“The event taking place is an event organized by the (Croatian) Church,” Sebastian Kurz said ahead of the annual May 12th gathering in Bleiburg in the southern Austrian state of Carinthia.
“That means it is neither the decision of the federal government nor of the state premier (of Carinthia) and his administration whether this event takes place,” Kurz told reporters.
He added however: “If there are breaches of (Austrian) law then of course the authorities will act in a very decisive manner.”
The memorial remembers the killing of sympathizers of Croatia's Ustasha regime and others at the hands of communist partisans at the end of World War II in and around Bleiburg. The number of those killed is still debated. Estimates vary from a few dozen to tens of thousands.
The Ustasha were allied to Nazi Germany and persecuted and killed hundreds of thousands of ethnic Serbs, Jews, Roma and political opponents, many in the Jasenovac death camp. But in recent years the ceremony has drawn more than 10,000 people including Croatians who still revere the Ustasha as well as neo-Nazis from across Europe.

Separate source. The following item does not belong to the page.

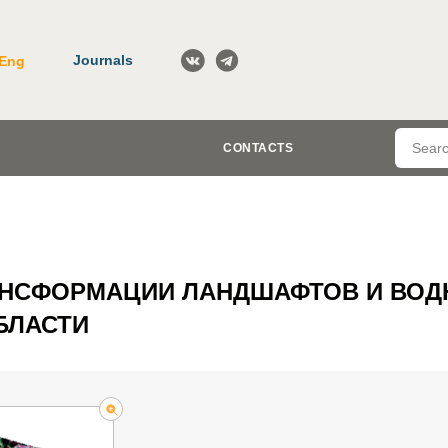
Journals
Eng
CONTACTS
АНСФОРМАЦИИ ЛАНДШАФТОВ И ВОД
БЛАСТИ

Austria's DOW resistance archive centre, which specializes in documenting Nazism and neo-Nazism, has called Bleiburg “the biggest fascist meeting in Europe”.
The state premier of Carinthia, Peter Kaiser, told public radio on Tuesday that Austria should ban Ustasha symbols in the same way that Nazi insignia are outlawed.
The right-wing Kurz refused to be drawn when asked by reporters about the possibility of such changes. Kaiser is from the opposition centre-left.
Church authorities in Carinthia say that they have written to their Croatian counterparts reminding them that the event must be exclusively religious, with no political speeches, symbols, uniforms or banners. If these conditions are not respected, permission to hold mass there in the future will be revoked, the diocese of Gurk-Klagenfurt said in a statement.
Croatia's government has come under criticism in recent months for failing to tackle intolerance and right-wing extremism. High-ranking Croatian politicians have attended the Bleiburg memorial in the past.
Those killed in 1945 had fled Josip Broz Tito's advancing communist partisans towards Austria, but the occupying British forces there sent many of them back.